Лиза сидела на опрокинутом бурей дереве. На голове ее был шелковый алый платок. В руках — с коротенькими рукавчиками и в перчатках по локоть —дер’ жала она синий зонтик и, от нечего делась, вертела им. Кузовок, совершенно пустой, лежал у ног ее на складках платья.
— Ну, так и есть! — сказала она с недовольным видом,— думаю, кто это кричит на весь лес, так что даже страшно!..
Скандинавцев снял картуз, поклонился, попросил у нее ручку поцеловать и сел подле нее так близко, что она немного отодвинулась.
— Неужели,— спросил он, улыбаясь и глядя на нее искоса,— мы так громко кричали?
— Да как же!.. я думаю, у нас в деревне слышно,— как бы жалуясь, проговорила Лиза.
— Ага! — заметил ей Скандинавцев таким тоном, что она, усмехнувшись невольно, отворотилась.
Я отошел от них шагов на тридцать и стал ходить, шаркая ногами, будто ищу грибы.
Сначала разговор их был заметно шутливый. Скандинавцев ее как будто чем-то поддразнивал. Лиза смеялась, краснела и по временам, потупив глаза, отворачивала от него лицо свое, наконец, стала слушать его, наклонив голову, и вся превратилась в слух и внимание. Разговор, как видно, принял не шуточное направление. Изредка долетали до меня отрывочные восклицания Лизы… ‘Да пусть!..— говорила она.— Э, стоит думать! Да хоть в огонь’.
Мне казалось, я понимал ее, и ребяческой душой глубоко ей сочувствовал.
Мало-помалу удалясь от них, я присоединился к Васе, который, подходя к самым высоким деревьям, смотрел на них как на диковинку: видно, он был в каком-то особенном настроении духа или просто нравился ему блеск вечернего солнца, игравший на осиновых верхушках. Бог его знает, что ему нравилось и что не нравилось.

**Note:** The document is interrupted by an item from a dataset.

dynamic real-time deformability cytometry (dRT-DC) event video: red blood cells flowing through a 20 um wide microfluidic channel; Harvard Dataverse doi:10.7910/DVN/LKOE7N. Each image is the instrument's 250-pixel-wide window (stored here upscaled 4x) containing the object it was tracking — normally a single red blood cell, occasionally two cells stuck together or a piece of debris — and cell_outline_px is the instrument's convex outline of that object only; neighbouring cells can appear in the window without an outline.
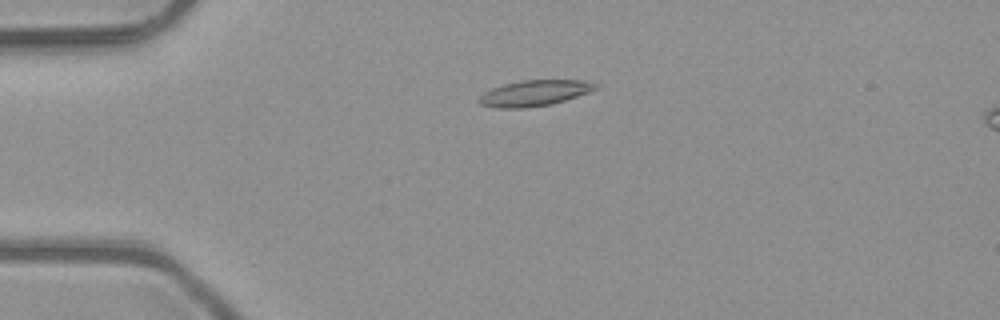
{"species": "common noctule bat (a hibernating species)", "species_latin": "Nyctalus noctula", "temperature_condition": "room temperature", "stored_images_in_passage": 6, "camera_frame_rate_fps": 3000, "um_per_image_px": 0.085, "animal": {"sex": "male", "body_mass_g": 23.1, "forearm_length_mm": 52.7}, "frame": {"image": 1, "passage_image": 4, "time_ms": 1.0, "image_size_px": [1000, 320], "cell_outline_px": [[600, 88], [552, 104], [524, 108], [496, 108], [480, 104], [476, 100], [484, 92], [492, 88], [504, 84], [520, 80], [592, 80], [600, 84]], "centroid_in_image_um": [45.46, 7.9], "position_along_channel_um": 39.5, "area_um2": 17.74}}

Где-то дятел принялся крепким носом своим стучать по стволу, где-то за кустами раздавался тихий скрип, как стон умирающего. Старая подрубленная береза с легким шумом потянула к нам остатки жиденьких, на одном только суку уцелевших веток. Одно длинное дерево, сломившись, легло на плечо к другому и, казалось, как будто говорило: ‘Поддержите, братцы,— падаю’.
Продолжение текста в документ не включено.